ROMA. Mario Cipollini ha deciso di abbandonare il ciclismo agonistico. A dieci giorni dalla partenza del Giro d'Italia lo sprinter toscano ha annunciato la sua scelta con un comunicato diffuso dalla sua squadra, la Liquigas-Bianchi. «Annunciare il ritiro prima del Giro d'Italia è una decisione sofferta ma onesta. Il pubblico capirà» afferma il 38enne toscano. Stavolta ha deciso di fermarsi davvero. L'annuncio l'aveva fatto già una volta, a luglio 2002. quell'anno fino a quel momento Cipollini aveva vinto la Milano-Sanremo, la Gand-Wevelgem e sei tappe al Giro.

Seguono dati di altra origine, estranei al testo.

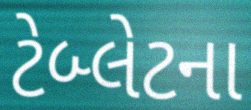
ટેબ્લેટના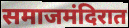
समाजमंदिरात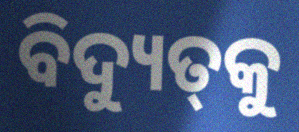
ବିଦ୍ୟୁତ୍‌କୁ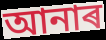
আনাৰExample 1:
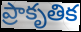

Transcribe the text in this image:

ప్రాకృతిక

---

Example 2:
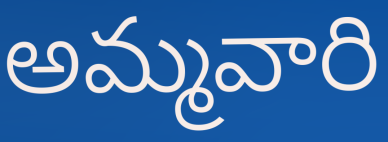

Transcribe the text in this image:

అమ్మవారి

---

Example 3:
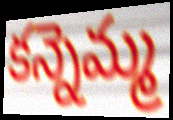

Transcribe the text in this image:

కన్నెమ్మ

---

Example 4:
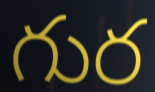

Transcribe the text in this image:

గుర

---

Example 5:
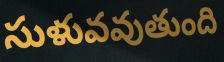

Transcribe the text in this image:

సుళువవుతుంది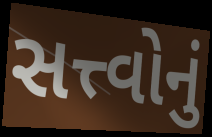
સત્ત્વોનું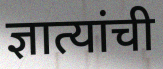
ज्ञात्यांची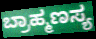
ಬ್ರಾಹ್ಮಣಸ್ಯ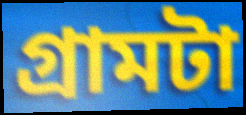
গ্রামটাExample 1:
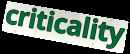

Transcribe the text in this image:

criticality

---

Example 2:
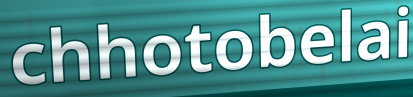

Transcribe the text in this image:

chhotobelai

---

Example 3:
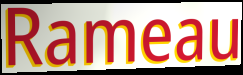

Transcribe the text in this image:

Rameau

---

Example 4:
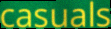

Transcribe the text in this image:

casuals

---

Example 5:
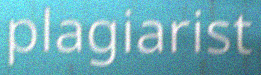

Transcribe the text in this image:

plagiarist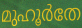
മുഹൂർതേ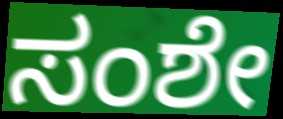
ಸಂಶೇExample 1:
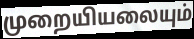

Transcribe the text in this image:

முறையியலையும்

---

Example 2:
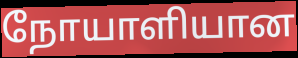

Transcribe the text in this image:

நோயாளியான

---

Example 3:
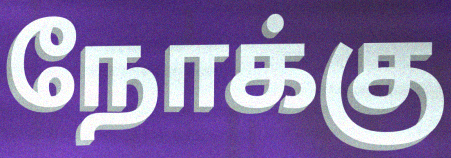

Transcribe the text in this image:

நோக்கு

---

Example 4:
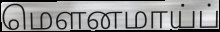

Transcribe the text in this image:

மௌனமாய்ப்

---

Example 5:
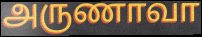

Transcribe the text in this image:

அருணாவாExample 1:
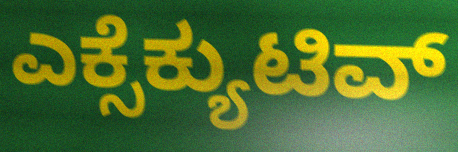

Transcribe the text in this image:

ಎಕ್ಸೆಕ್ಯುಟಿವ್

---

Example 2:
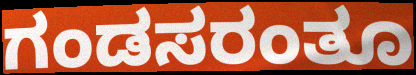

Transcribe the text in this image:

ಗಂಡಸರಂತೂ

Nonostante questo bottino, però, non lo avevano voluto al Tour de France e il toscano decise di fermarsi. Poi ci ripensò e a ottobre conquistò il Mondiale a Zolder. Passati tre anni ecco il comunicato della Liquigas-Bianchi, che annuncia l'abbandono dell'attività agonistica «dopo 17 stagioni da professionista e 189 vittorie». L'ultima, il 7 marzo scorso nel Giro di Lucca battendo in volata Paride Grillo e Alessandro Petacchi. Dopo la Milano-Sanremo aveva anticipato che «il Giro potrebbe essere il posto giusto per salutare i miei tifosi». Invece il Re Leone al Giro non ci è arrivato, ha preferito fermarsi prima per non lasciare la squadra con un uomo in meno. Magari il Giro lo farà da commentatore televisivo, ma dei dettagli sulle motivazioni e dei suoi progetti per il futuro, Cipollini parlerà venerdi in una conferenza stampa che terrà a Milano. «Annunciare il ritiro a poco più di una settimana dal Giro d'Italia - ha dichiarato nel comunicato - è una decisione onesta. Avrei voluto presentarmi al via di Reggio Calabria: cercare un altro successo, una nuova maglia rosa... Ma forse per un «vecchietto» come me, che ha dato molto al ciclismo e molto ha ricevuto, ora è più importante saper scegliere il momento in cui fermarsi. Ringrazio la Liquigas-Bianchi, che mi ha dato fiducia e che merita tutta la mia riconoscenza. Sono onorato di aver concluso la carriera da corridore con la maglia di questa grande squadra». Paolo Dal Lago, presidente di Liquigas Sport, ha riconosciuto la correttezza di Cipollini. «Nei nostri confronti - ha detto Dal Lago - Mario si è sempre dimostrato leale e responsabile. Lo è stato nel presentarsi preparatissimo al via della sua ultima stagione agonistica e lo è quest'oggi, in un momento certamente difficile. Cipollini ha regalato alla nostra squadra le sue ultime vittorie, una tappa al Tour del Qatar ed il Giro di Lucca. E' stato un grande atleta, e sono certo che saprà dare ancora molto al ciclismo».